**PROBLEM**.
Could you output only the lines from the one containing "List each element's" through the last line of the data, both included?

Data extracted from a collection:
▬▬▬▬▬▬▬▬▬▬

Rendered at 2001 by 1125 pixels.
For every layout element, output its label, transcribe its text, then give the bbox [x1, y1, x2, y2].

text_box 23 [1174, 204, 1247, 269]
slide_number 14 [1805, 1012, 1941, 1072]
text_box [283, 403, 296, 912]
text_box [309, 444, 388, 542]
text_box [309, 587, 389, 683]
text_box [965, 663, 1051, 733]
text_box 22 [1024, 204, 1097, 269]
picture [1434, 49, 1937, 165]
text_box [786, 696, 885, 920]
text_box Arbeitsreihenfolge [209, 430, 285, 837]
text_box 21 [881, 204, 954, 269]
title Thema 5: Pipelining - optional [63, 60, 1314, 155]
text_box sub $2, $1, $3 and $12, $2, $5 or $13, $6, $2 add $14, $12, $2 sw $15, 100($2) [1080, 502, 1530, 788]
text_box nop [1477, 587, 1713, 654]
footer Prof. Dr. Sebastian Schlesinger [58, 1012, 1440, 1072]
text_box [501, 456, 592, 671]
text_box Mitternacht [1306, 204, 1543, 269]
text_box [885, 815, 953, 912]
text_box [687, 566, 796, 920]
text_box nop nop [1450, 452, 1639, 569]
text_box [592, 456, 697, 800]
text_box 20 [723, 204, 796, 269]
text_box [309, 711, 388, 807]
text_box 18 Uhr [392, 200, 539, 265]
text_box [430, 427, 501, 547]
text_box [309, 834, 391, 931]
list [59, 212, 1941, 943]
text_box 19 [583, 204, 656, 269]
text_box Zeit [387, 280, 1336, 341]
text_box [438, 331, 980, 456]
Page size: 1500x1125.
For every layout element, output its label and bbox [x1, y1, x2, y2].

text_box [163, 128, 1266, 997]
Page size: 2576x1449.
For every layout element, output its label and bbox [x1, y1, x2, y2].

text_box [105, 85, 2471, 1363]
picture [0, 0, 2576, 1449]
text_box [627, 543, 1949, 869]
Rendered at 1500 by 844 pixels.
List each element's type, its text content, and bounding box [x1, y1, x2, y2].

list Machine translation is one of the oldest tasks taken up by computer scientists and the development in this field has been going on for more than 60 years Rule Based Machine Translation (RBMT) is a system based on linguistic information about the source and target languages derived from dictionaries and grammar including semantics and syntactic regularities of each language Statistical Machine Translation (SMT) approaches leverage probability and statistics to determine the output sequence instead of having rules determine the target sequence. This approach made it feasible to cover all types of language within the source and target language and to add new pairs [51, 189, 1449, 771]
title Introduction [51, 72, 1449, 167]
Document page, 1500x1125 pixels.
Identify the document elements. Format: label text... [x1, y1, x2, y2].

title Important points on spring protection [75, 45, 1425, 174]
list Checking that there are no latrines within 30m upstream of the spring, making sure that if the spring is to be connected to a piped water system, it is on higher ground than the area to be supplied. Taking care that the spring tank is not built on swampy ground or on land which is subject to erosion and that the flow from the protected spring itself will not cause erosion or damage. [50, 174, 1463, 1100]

▬▬▬▬▬▬▬▬▬▬

**EXERCISE SOLUTION**.
List each element's type, its text content, and bounding box [x1, y1, x2, y2].

list Machine translation is one of the oldest tasks taken up by computer scientists and the development in this field has been going on for more than 60 years Rule Based Machine Translation (RBMT) is a system based on linguistic information about the source and target languages derived from dictionaries and grammar including semantics and syntactic regularities of each language Statistical Machine Translation (SMT) approaches leverage probability and statistics to determine the output sequence instead of having rules determine the target sequence. This approach made it feasible to cover all types of language within the source and target language and to add new pairs [51, 189, 1449, 771]
title Introduction [51, 72, 1449, 167]
Document page, 1500x1125 pixels.
Identify the document elements. Format: label text... [x1, y1, x2, y2].

title Important points on spring protection [75, 45, 1425, 174]
list Checking that there are no latrines within 30m upstream of the spring, making sure that if the spring is to be connected to a piped water system, it is on higher ground than the area to be supplied. Taking care that the spring tank is not built on swampy ground or on land which is subject to erosion and that the flow from the protected spring itself will not cause erosion or damage. [50, 174, 1463, 1100]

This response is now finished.